The economy also lives and grows by transforming things destined for death into goods that acquire value, precisely through this kind of transformation. Every day businesses take living things (raw materials, animals, wheat, cotton, our energy supplies...), destined as living things to eventually die, creating added value by making them "die" and transforming them into goods. That value that is added to things while transforming them is very similar to the value that animals and plants used to acquire while they were offered on an altar.

The interpretation of Jesus' death and resurrection has also often been seen from this perspective: his "sacrifice" defeats the natural order of death and, through the resurrection, makes him immortal. Martyrdom, and later virginity, were also seen in Christianity as an alchemy of death into a different and superior kind of life.

However, the relationship between Christianity and sacrifice is full of misunderstandings. Even if the life and words of Jesus move within an anti-sacrificial logic («I desire Mercy, not Sacrifice» Matthew 9,13), Christianity immediately interpreted the passion and death of Jesus as a sacrifice, as the «Lamb of God» which, with his death, definitively removed all sin from the world. A new and final sacrifice (Hebrews 10), which replaced the ancient and repeated sacrifices of the temple. The sacrifice of Jesus, of the Son, would have been the price paid to God the Father to pay off the enormous debt that humanity had contracted. Jesus, the new high priest, who offers not animals but himself in sacrifice (Hebrews 7).

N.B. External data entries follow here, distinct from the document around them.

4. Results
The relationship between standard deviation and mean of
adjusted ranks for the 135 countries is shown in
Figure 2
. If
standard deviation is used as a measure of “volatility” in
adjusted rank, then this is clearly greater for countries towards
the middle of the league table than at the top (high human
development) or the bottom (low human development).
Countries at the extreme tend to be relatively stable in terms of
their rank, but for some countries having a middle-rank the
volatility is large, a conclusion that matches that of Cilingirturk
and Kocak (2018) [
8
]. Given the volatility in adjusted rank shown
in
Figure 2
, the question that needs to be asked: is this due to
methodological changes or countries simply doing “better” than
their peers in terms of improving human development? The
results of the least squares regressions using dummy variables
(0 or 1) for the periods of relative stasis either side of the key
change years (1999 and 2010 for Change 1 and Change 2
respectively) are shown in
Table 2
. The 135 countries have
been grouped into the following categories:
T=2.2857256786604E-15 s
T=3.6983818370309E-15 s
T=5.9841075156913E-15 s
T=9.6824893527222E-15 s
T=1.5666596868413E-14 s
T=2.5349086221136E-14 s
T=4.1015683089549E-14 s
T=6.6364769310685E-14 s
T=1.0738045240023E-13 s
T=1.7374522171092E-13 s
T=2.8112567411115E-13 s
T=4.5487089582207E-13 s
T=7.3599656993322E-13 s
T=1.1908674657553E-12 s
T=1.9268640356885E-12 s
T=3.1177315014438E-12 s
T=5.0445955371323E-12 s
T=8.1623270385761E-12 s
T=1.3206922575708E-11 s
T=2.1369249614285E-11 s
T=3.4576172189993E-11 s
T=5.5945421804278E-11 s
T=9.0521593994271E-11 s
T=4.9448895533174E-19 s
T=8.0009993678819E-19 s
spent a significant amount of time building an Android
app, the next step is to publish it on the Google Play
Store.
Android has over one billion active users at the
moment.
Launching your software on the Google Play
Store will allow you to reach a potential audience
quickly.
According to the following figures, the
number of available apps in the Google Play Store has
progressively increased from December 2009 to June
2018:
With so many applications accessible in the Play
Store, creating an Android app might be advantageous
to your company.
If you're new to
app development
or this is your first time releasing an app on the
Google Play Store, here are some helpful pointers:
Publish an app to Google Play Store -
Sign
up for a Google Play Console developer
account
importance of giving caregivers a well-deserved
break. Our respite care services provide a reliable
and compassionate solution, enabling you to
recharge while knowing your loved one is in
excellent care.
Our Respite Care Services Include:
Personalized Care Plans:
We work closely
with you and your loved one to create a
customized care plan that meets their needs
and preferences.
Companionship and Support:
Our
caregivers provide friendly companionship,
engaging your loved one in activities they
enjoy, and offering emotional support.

Sacrificial theology ran across and marked the entire Middle Ages, reaffirmed by the Counter-Reformation, and is still deeply rooted in Christian practice today. The sacrificial idea informs a lot of Christian liturgy, transmitting the hierarchical vision typical of sacrifice to Christianity as well. Throughout the Middle Ages (and beyond) the culture of sacrifice was in fact expressed in social practices of sacrifice and offerings where subjects, children, women, servants, poor people, had to sacrifice themselves for their superiors, for the leaders, for their priests, for their fathers and husbands. Sacrificing and offering to God easily became sacrificing yourself for other men who, like God, were above and beyond those making the sacrifices. The theological context of sacrifices offered asymmetric and feudal power relations a spiritual justification, calling what was simply exploitation, a sacrifice.

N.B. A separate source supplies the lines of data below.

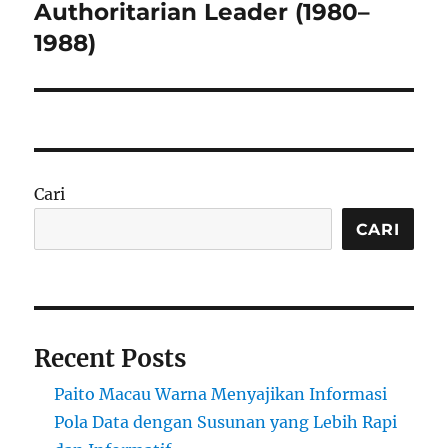
post:
Authoritarian Leader (1980–
1988)
Cari
CARI
Recent Posts
Paito Macau Warna Menyajikan Informasi
Pola Data dengan Susunan yang Lebih Rapi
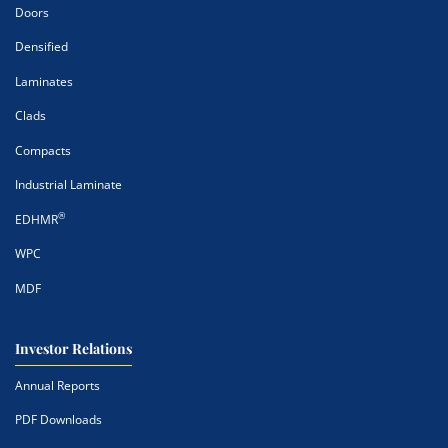
Doors
Densified
Laminates
Clads
Compacts
Industrial Laminate
®
EDHMR
WPC
MDF
Investor Relations
Annual Reports
PDF Downloads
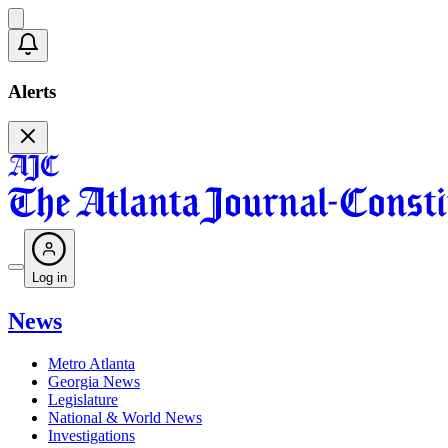
Alerts
Log in
News
Metro Atlanta
Georgia News
Legislature
National & World News
Investigations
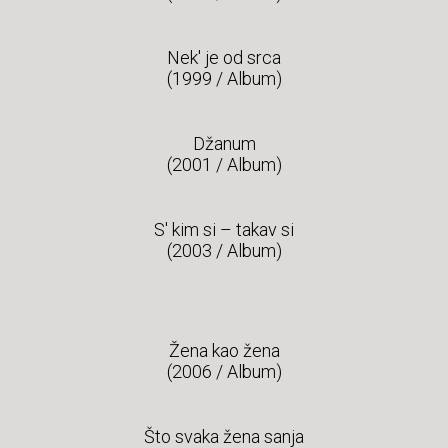
Nek' je od srca
(1999 / Album)
Džanum
(2001 / Album)
S' kim si – takav si
(2003 / Album)
Žena kao žena
(2006 / Album)
Što svaka žena sanja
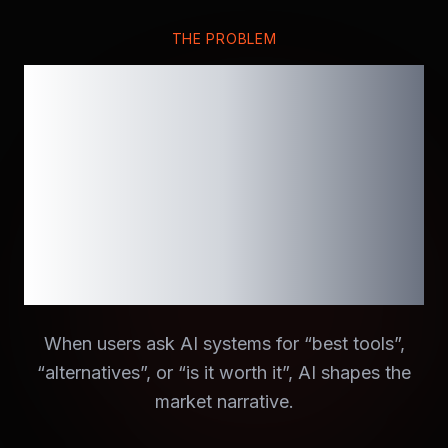
THE PROBLEM
If AI doesn’t
mention your
brand, it
effectively
doesn’t exist.
When users ask AI systems for “best tools”,
“alternatives”, or “is it worth it”, AI shapes the
market narrative.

The concept of sacrifice is finally leaving more recent theology, (thanks to a more biblical understanding of the mystery of the Passion), but it is increasingly entering and becoming part of the new capitalist religion. In fact, the creative process of living things that die, increasing their value while "dying", has become particularly strong and central in the capitalism of the 21st century, where, unlike in the past, the first living things that acquire value by dying have now become the workers. Marx explained to us that only people are capable of creating added value in economics – machines are not enough. This ancient truth has recently undergone an important transformation. Until a few decades ago, the "sacrifice" required by factories was not excessive, much less complete in its nature: it was merely the one defined in each worker’s employment contract and managed by the unions. The sacrifice of life was reserved only to faith, to the family, to one’s homeland. The religious mutation of capitalism and the eclipse of other "sacrificial" spheres in life meant that large companies have now become our new places for total sacrifice. This capitalism is no longer enough, nor is it interested in consuming our work force. It is the workers, who have to volunteer and offer themselves on the altar. Its worship needs whole people - in every religion, the most welcome offers are those that are whole, young, and spotless. The greater their sacrifice, the more they are worth. For example, the number of single or childless managers in the top positions of large companies is impressive and growing, a number that keeps increasing, especially in the great capitals of capitalism (from Singapore to Milan). A new form of celibacy and vow of chastity, essential to this new religion. And, as in the Middle Ages, that beautiful word sacrifice is now covering that other bad word, exploitation. This capitalism is really manipulating too many words.